Hasler: Obschon ich mich schon vor sechs Jahren, bei meinem Start als Jugendbeauftragte, intensiv mit dem Thema befasst habe, bleibt eine gewisse Unsicherheit. Es mag zwar widersinnig sein, aber kommt ein 17-Jähriger betrunken nach Hause, beunruhigt das tendenziell nicht ganz so sehr wie wenn er völlig bekifft daheim eintrifft. Alkohol ist eine Droge, die wir alle kennen, und Betrunkenheit ist ein gesellschaftlich eher akzeptierter Zustand. Mit Cannabis ist nicht zuletzt die Angst verbunden, ob nicht der Konsum härterer Drogen folgt. Wer harte Drogen konsumiert, der hat in aller Regel vorher schon gekifft.

Wer kifft, der hat in aller Regel vorher schon geraucht...

Hasler: Da haben Sie natürlich Recht. Ich bin mir auch durchaus bewusst, dass zum Glück eine sehr deutliche Mehrheit der Kiffenden nicht irgendwann zu harten Drogen greift.

Liegt Ihnen als Präsidentin der Jugendkommission daran, mit Jugendlichen, die Haschisch rauchen, ins Gespräch zu kommen?

Hasler: Mehr beschäftigt mich die Frage, wie sich betroffene Eltern unterstützen lassen. Sie sollen sehen, dass sie nicht alleine sind mit dem Problem. Als Idee schwebt mir so etwas wie ein Stammtisch oder ein Treff für Eltern oder Mütter vor. Der regelmässige Gedankenaustausch wäre natürlich nicht auf Suchtprobleme beschränkt, sondern könnte generell als Orientierungshilfe dienen.

Ist auch eine Veranstaltung mit Jugendlichen zum Thema Cannabis geplant?

Hasler: Darauf verzichten wir bewusst.

Sind Sie ernüchtert, weil die im Internet lancierte Diskussion nie in Schwung kam? Im Gästebuch der Homepage www.jugendinfo-widnau.ch ist ja nur ein einziger Beitrag eines Jugendlichen zu finden.

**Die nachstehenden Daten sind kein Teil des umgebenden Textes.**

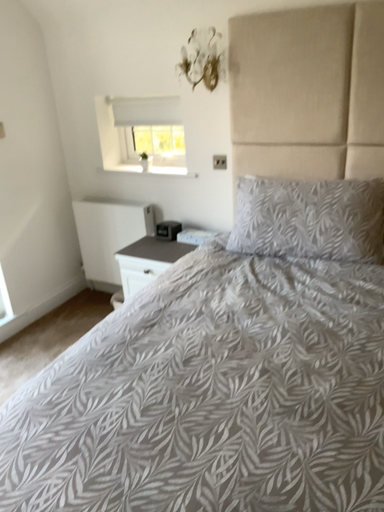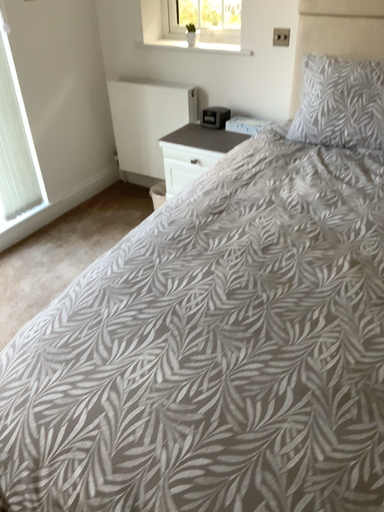
Question: Which way did the camera rotate in the video?

Choices:
 (A) rotated upward
 (B) rotated downward

Answer: (B)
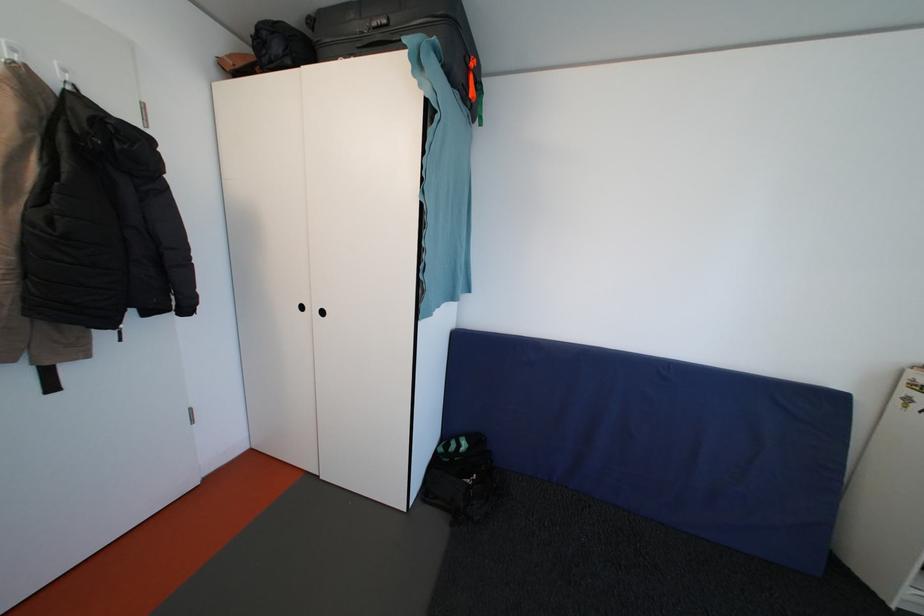
Where would you lift the black bag? Please return your answer as a coordinate pair (x, y).

(473, 499)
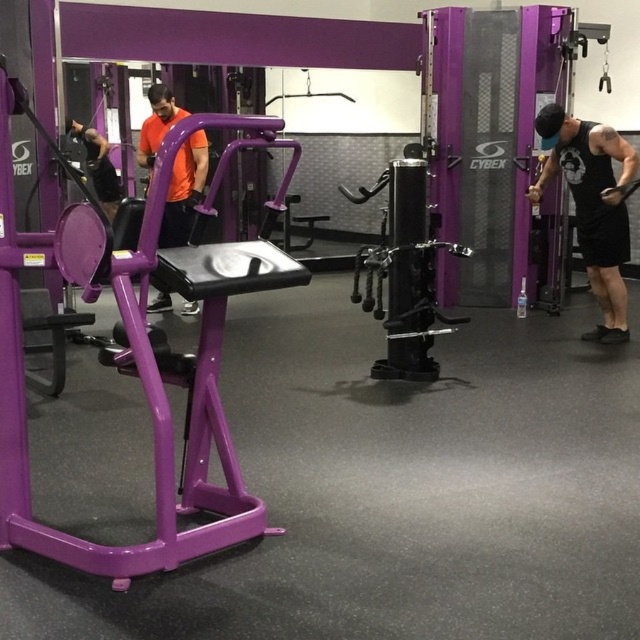
You are a gym trainer who needs to hand a water bottle to both individuals wearing the black matte tank top at right and the orange fabric shirt at center. If you start at the entrance of the gym, which is located behind the purple Cybex machine with a black seat and armrests, which individual should you approach first to minimize the total distance walked?

You should first approach the orange fabric shirt at center because they are closer to the entrance than the black matte tank top at right. The entrance is behind the purple Cybex machine with a black seat and armrests, so the orange fabric shirt at center is only 9.80 feet away from the black matte tank top at right, but their exact positions relative to the entrance aren

You are a gym trainer observing the black matte tank top at right and the orange fabric shirt at center. Which piece of clothing appears bigger in size?

The black matte tank top at right has a larger size compared to the orange fabric shirt at center.

You are standing in the gym and want to reach the point marked at coordinates (540, 193). Considering the gym layout described, can you estimate how far you need to walk to get there?

The point at coordinates (540, 193) is 5.05 meters away from the camera, so you need to walk approximately 5.05 meters to reach it.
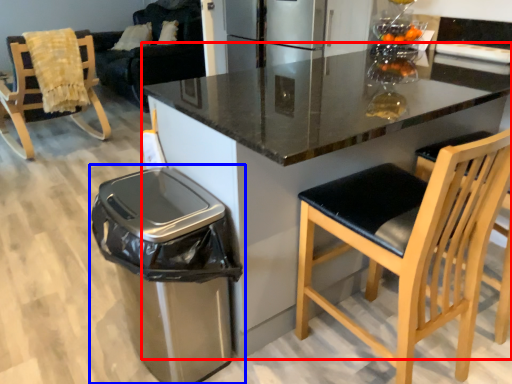
Question: Which object appears closest to the camera in this image, countertop (highlighted by a red box) or waste container (highlighted by a blue box)?

Choices:
 (A) countertop
 (B) waste container

Answer: (A)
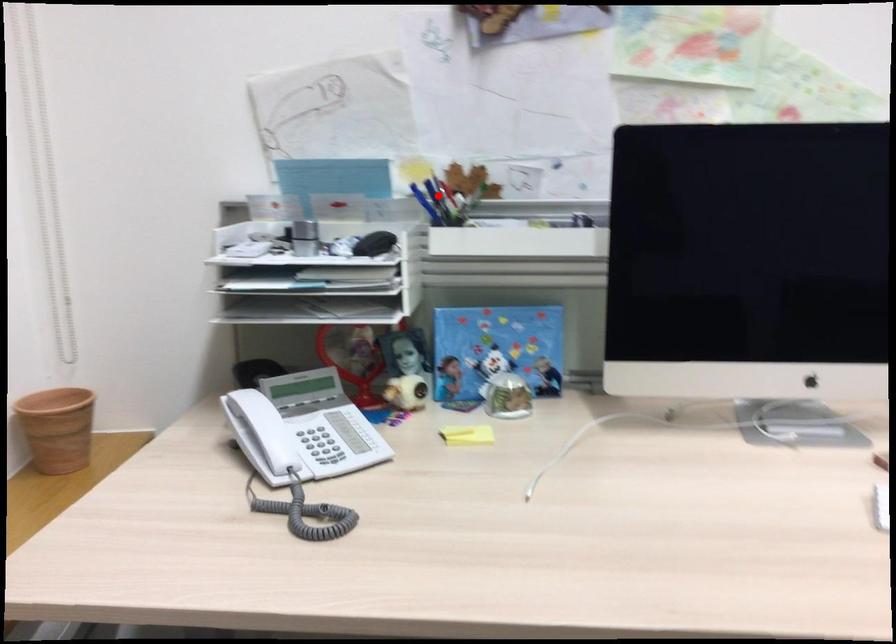
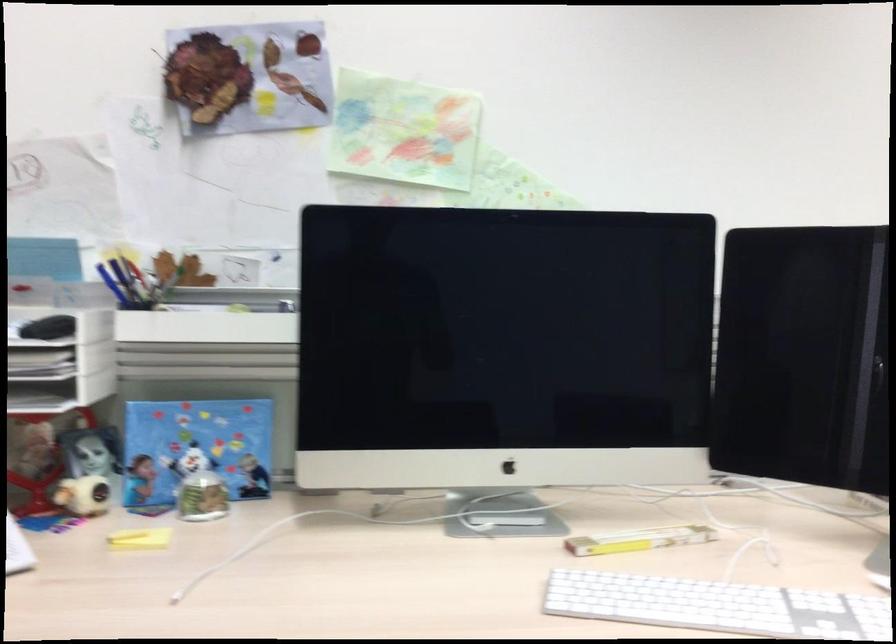
Locate, in the second image, the point that corresponds to the highlighted location in the first image.

(126, 281)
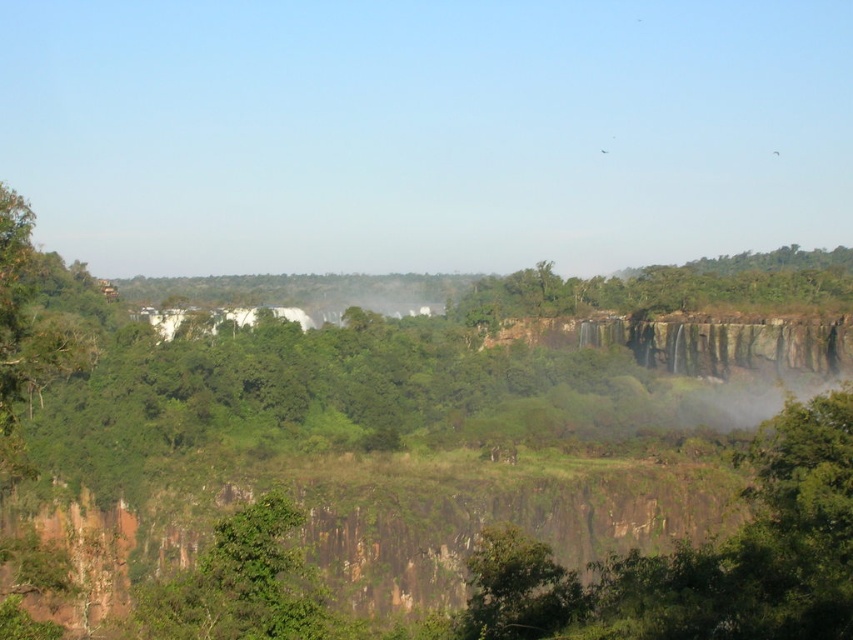
Question: Is green leafy tree at upper center positioned behind green leafy tree at center?

Choices:
 (A) yes
 (B) no

Answer: (A)

Question: Which point appears closest to the camera in this image?

Choices:
 (A) (844, 268)
 (B) (222, 564)

Answer: (B)

Question: Is green leafy tree at upper center positioned at the back of green leafy tree at center?

Choices:
 (A) no
 (B) yes

Answer: (B)

Question: Among these points, which one is nearest to the camera?

Choices:
 (A) (834, 296)
 (B) (221, 612)

Answer: (B)

Question: Which of the following is the closest to the observer?

Choices:
 (A) green leafy tree at center
 (B) green leafy tree at upper center

Answer: (A)

Question: From the image, what is the correct spatial relationship of green leafy tree at upper center in relation to green leafy tree at center?

Choices:
 (A) left
 (B) right

Answer: (B)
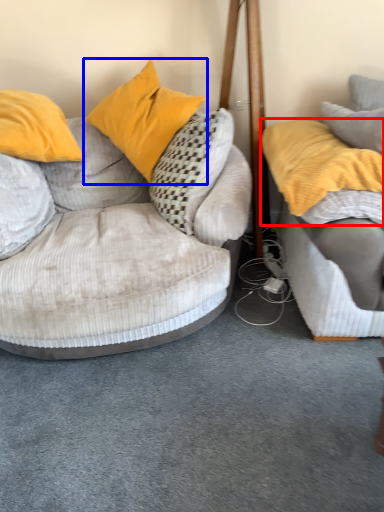
Question: Which object is further to the camera taking this photo, pillow (highlighted by a red box) or pillow (highlighted by a blue box)?

Choices:
 (A) pillow
 (B) pillow

Answer: (B)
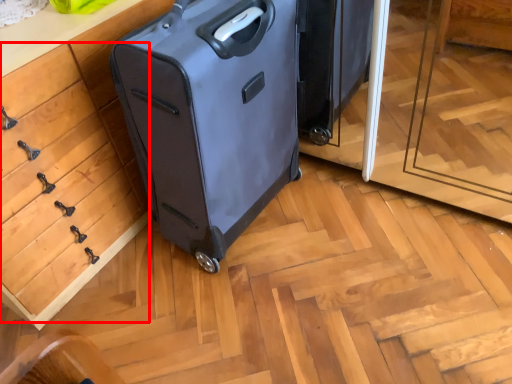
Question: Observing the image, what is the correct spatial positioning of drawer (annotated by the red box) in reference to suitcase?

Choices:
 (A) left
 (B) right

Answer: (A)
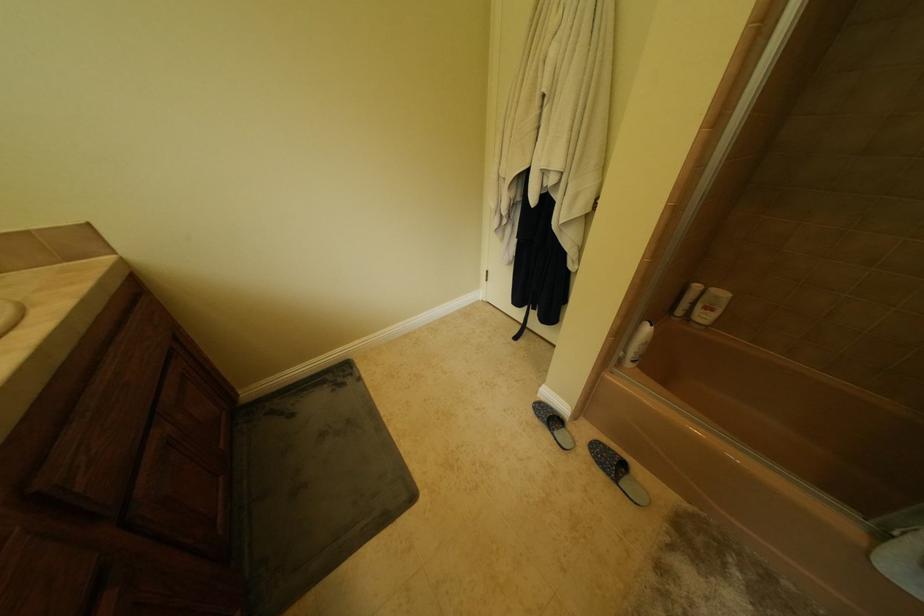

Hasler: Mich überrascht das nicht wirklich. Die kiffenden Jugendlichen finden eine Diskussion übers Kiffen naturgemäss nicht nötig. Nicht sie halten das Kiffen für ein Problem, sondern wir Erwachsenen. Insofern verkäme eine Veranstaltung mit Jugendlichen zu einer Alibi-Übung, und auf eine solche wollen wir verzichten. Uns geht es wie gesagt darum, die Eltern zu erreichen. Mit ihnen offen und unverkrampft über das Kiffen zu reden, Hilfestellung zu bieten und den Rücken zu stärken ist unser Hauptanliegen.